Workshop 19/06/2015

Date : 19/06/2015
9h30 – 13h30
Orange Labs
Salle S012, 38-40 rue du Général Leclerc
Issy-les-Moulineaux (Métro 12 – Mairie d’Issy)
Plan d’accès / map

  • Text analytics in advertising and finance, Laurent El Ghaoui, Unversity of California, Berkeley.
  • Seriation algorithm for ranking, Alexandre d’Aspremont, Ecole Normale Supérieure
  • Community detection based on opinion dynamics, Jérémie Jakubowicz, Telecom SudParis.
  • Relational structures and optimal Transport  Models  applied to  big graphs and big networks clustering, Jean-François Marcotorchino, Thalès.

Abstracts :
Sparse machine learning in text analytics in advertising and finance, Laurent El Ghaoui (Unversity of California, Berkeley) [Slides]
Sparse machine learning has recently emerged as powerful tool to obtain models of high-dimensional data with high degree of interpretability, at low computational cost. We will review some recent progresses in text analytics based on sparse machine learning models, and explore applications in advertising and finance, with a focus on risk management.

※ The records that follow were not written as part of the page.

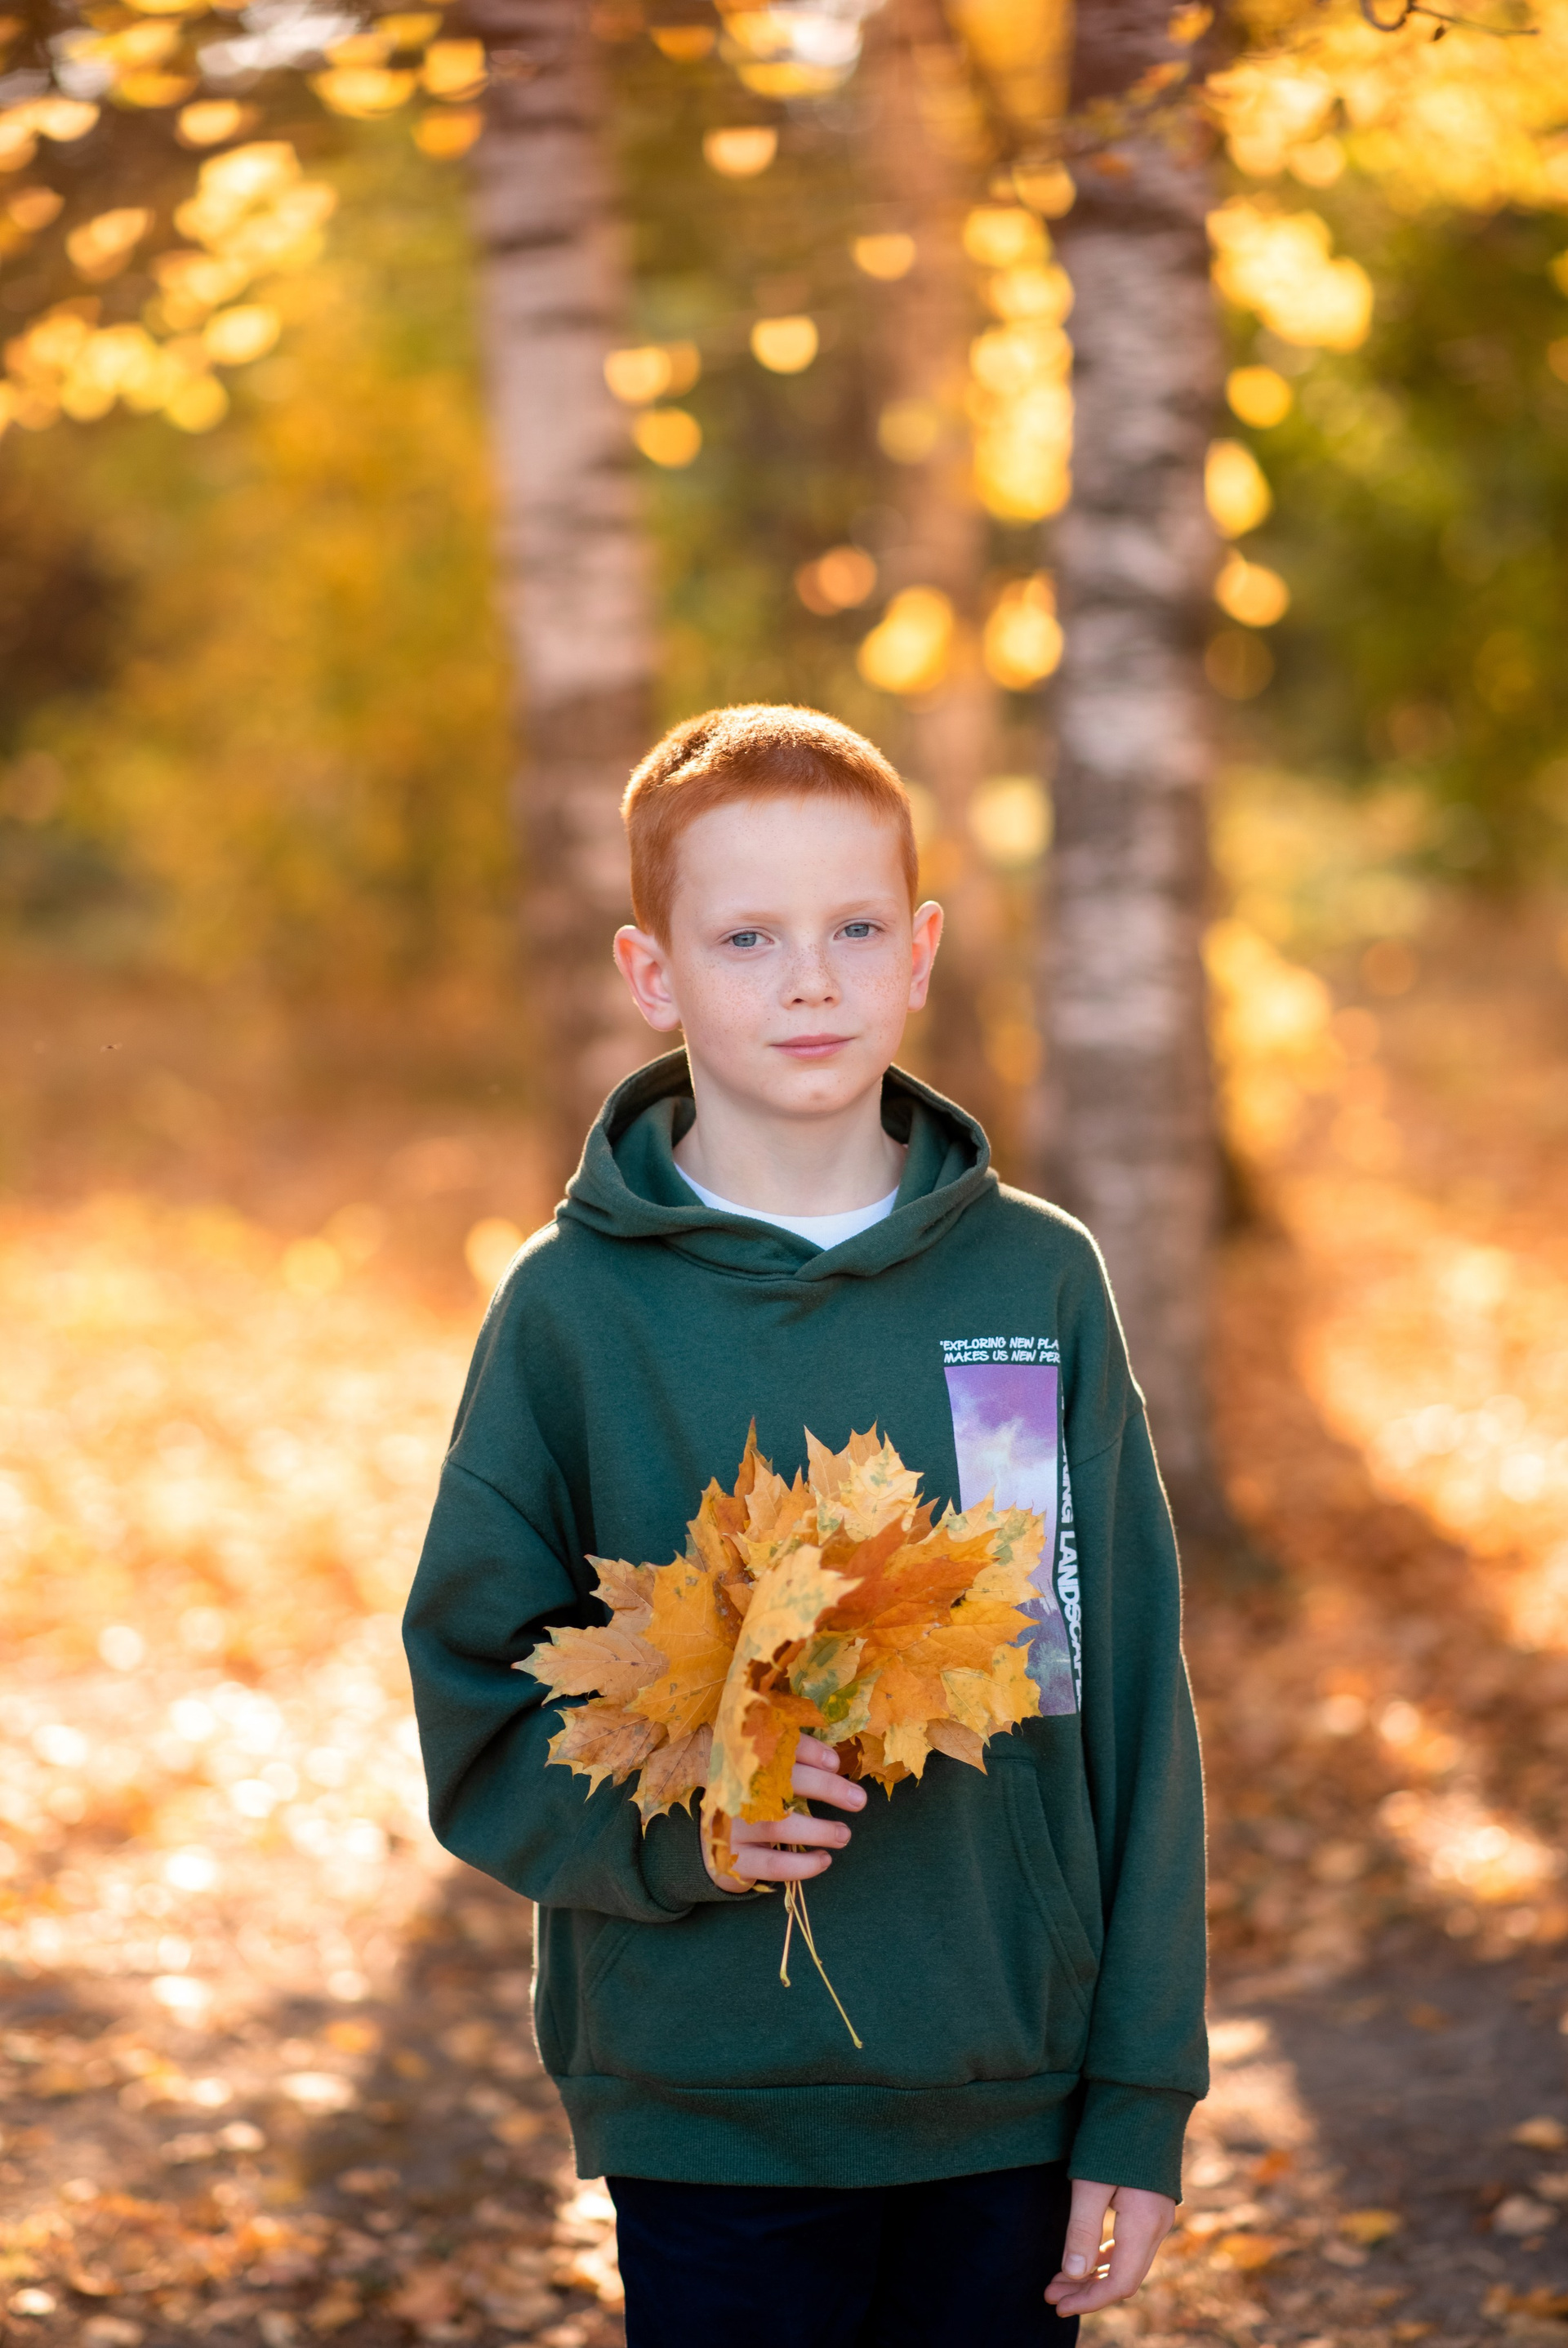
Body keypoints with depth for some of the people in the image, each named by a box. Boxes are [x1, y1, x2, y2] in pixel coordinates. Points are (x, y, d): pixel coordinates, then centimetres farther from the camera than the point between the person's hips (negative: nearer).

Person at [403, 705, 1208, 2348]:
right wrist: (668, 1826, -19)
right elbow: (476, 1707, 0)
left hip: (1011, 2101, 2)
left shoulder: (1040, 1280, 2)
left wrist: (1141, 2097, 0)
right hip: (709, 2111, -2)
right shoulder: (575, 1310, -3)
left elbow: (1129, 1694, 3)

Seriation algorithm for ranking, Alexandre d’Aspremont (Ecole Normale Supérieure, France) [Slides]
We describe a seriation algorithm for ranking a set of n items given pairwise comparisons between these items. Intuitively, the algorithm assigns similar rankings to items that compare similarly with all others. It does so by constructing a similarity matrix from pairwise comparisons, using seriation methods to reorder this matrix and construct a ranking. We first show that this spectral seriation algorithm recovers the true ranking when all pairwise comparisons are observed and consistent with a total order. We then show that ranking reconstruction is still exact even when some pairwise comparisons are corrupted or missing, and that seriation based spectral ranking is more robust to noise than other scoring methods. An additional benefit of the seriation formulation is that it allows us to solve semi- supervised ranking problems. Experiments on both synthetic and real datasets demonstrate that seriation based spectral ranking achieves competitive and in some cases superior performance compared to classical ranking methods.

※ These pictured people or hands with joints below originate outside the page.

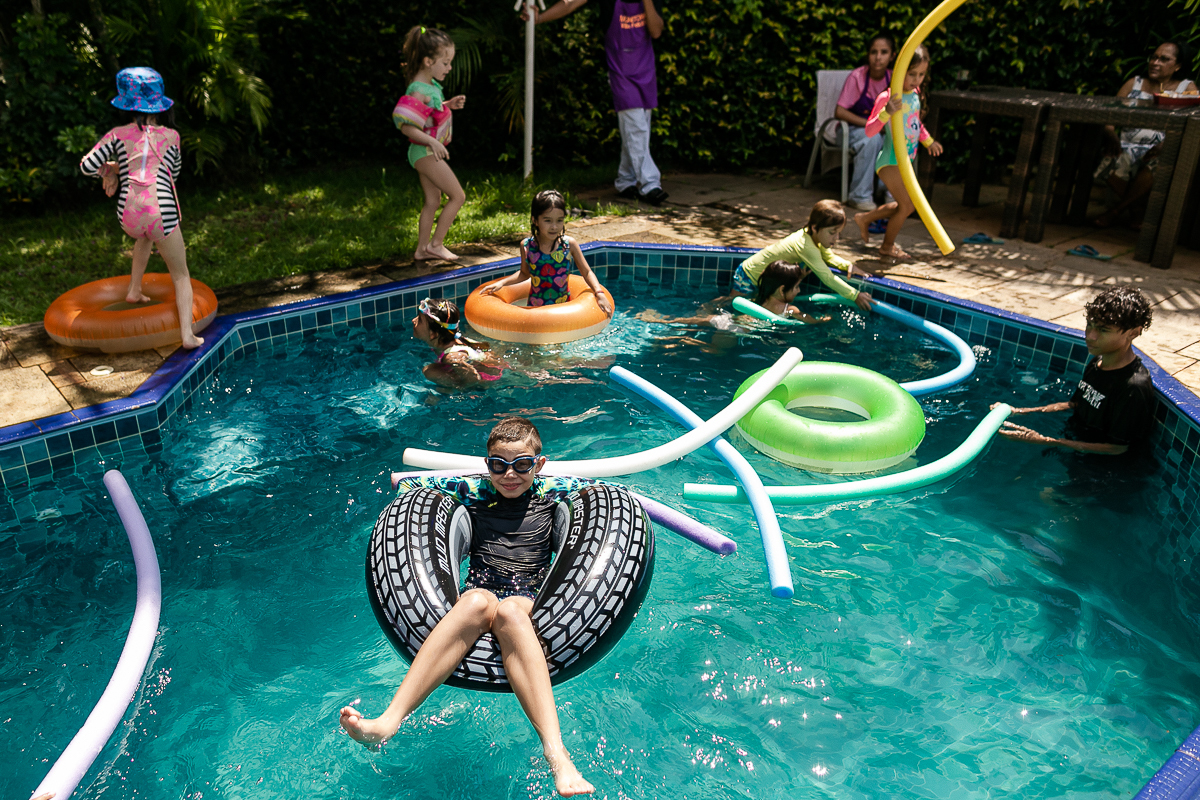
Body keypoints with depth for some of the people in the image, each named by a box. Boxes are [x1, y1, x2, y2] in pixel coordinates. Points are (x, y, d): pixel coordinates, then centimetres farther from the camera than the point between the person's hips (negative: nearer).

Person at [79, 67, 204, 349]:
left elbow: (86, 166, 3)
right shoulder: (171, 136, 11)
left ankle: (134, 291, 41)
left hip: (128, 215, 2)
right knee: (181, 276, 8)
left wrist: (111, 169, 24)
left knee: (145, 236, 40)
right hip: (162, 212, -2)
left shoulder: (118, 135, 9)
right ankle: (187, 333, -8)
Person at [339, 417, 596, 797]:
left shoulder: (549, 492, 17)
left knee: (509, 611, -39)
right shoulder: (474, 491, 17)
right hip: (478, 590, 1)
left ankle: (555, 752, -57)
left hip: (529, 598, -1)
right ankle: (389, 721, -50)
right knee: (478, 601, -39)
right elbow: (407, 484, 25)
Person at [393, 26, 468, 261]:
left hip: (427, 153, 10)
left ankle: (422, 248, 22)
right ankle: (436, 244, 3)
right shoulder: (418, 91, -23)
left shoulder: (431, 85, 7)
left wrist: (448, 104, 10)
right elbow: (406, 126, -27)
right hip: (425, 152, -10)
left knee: (433, 201, 14)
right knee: (458, 196, -5)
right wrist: (432, 141, -34)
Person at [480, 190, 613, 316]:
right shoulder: (526, 246, -4)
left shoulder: (569, 244, -7)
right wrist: (502, 283, 4)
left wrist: (600, 294, -12)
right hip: (535, 308, 1)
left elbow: (587, 272, 2)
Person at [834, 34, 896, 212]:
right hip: (855, 129, -4)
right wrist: (869, 123, -26)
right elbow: (839, 112, -17)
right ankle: (860, 196, -27)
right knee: (872, 139, -37)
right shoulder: (857, 77, -14)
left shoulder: (893, 78, -1)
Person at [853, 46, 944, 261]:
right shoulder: (886, 98, -19)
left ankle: (865, 218, 36)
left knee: (905, 205, 18)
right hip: (889, 160, -9)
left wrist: (928, 141, 29)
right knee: (907, 205, -8)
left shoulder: (915, 93, 6)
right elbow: (869, 131, -28)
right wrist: (886, 112, -42)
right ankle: (887, 246, 13)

Community detection based on opinion dynamics, Jérémie Jakubowicz (Telecom SudParis, France) [Slides]
After having introduced the problem of community detection, and presented the main tools used to address it in the large scale setting, we will introduce a new community detection algorithm based on an underlying opinion dynamics model. We will analyze this algorithm using stochastic approximation. Then we will present a distributed implementation of it and comment on numerical experiments.

Relational structures and optimal transport models applied to big graphs and big networks clustering, Jean-François Marcotorchino (Thalès, France)
We present a summary of the principal results which can be found in a Thales internal paper written by the author in 2013. Starting with the seminal works on transportation theory of G. Monge and L. Kantorovich, while revisiting the works of Maurice Fréchet, we will introduce direct derivations of the optimal transport problem such as the so-called “Alan Wilson’s Entropy Model” and the “Minimal Trade Problem”. We will show that optimal solutions of those models are mainly based on two dual principles: The “ Statistical independence” on the one hand and the “ Logical indetermination” on the other hand . Thanks to Mathematical Relational Analysis representation we will introduce at that occasion and the Antoine Caritat’s (Condorcet) works on Relational Consensus, we will give a mathematical interpretation of the” Logical indetermination structure” and underline so the duality Relationship between “deviation to independence” and “deviation to indetermination” criteria . Finally, these results will lead us to the elaboration of a new criterion for huge graphs modularization, generalizing the “Girvan Newman”’s one . Relying of a new and generic version (Thales/Paris VI) of the famous and powerful “Louvain’s Algorithm” for clustering huge graphs, developed by LIP6 ‘s Complex Networks Lab and Louvain’s University Computer Sciences Dpt, we will show, as a conclusion, some results allowing to decompose Social Networks for large value of N (number of nodes)”.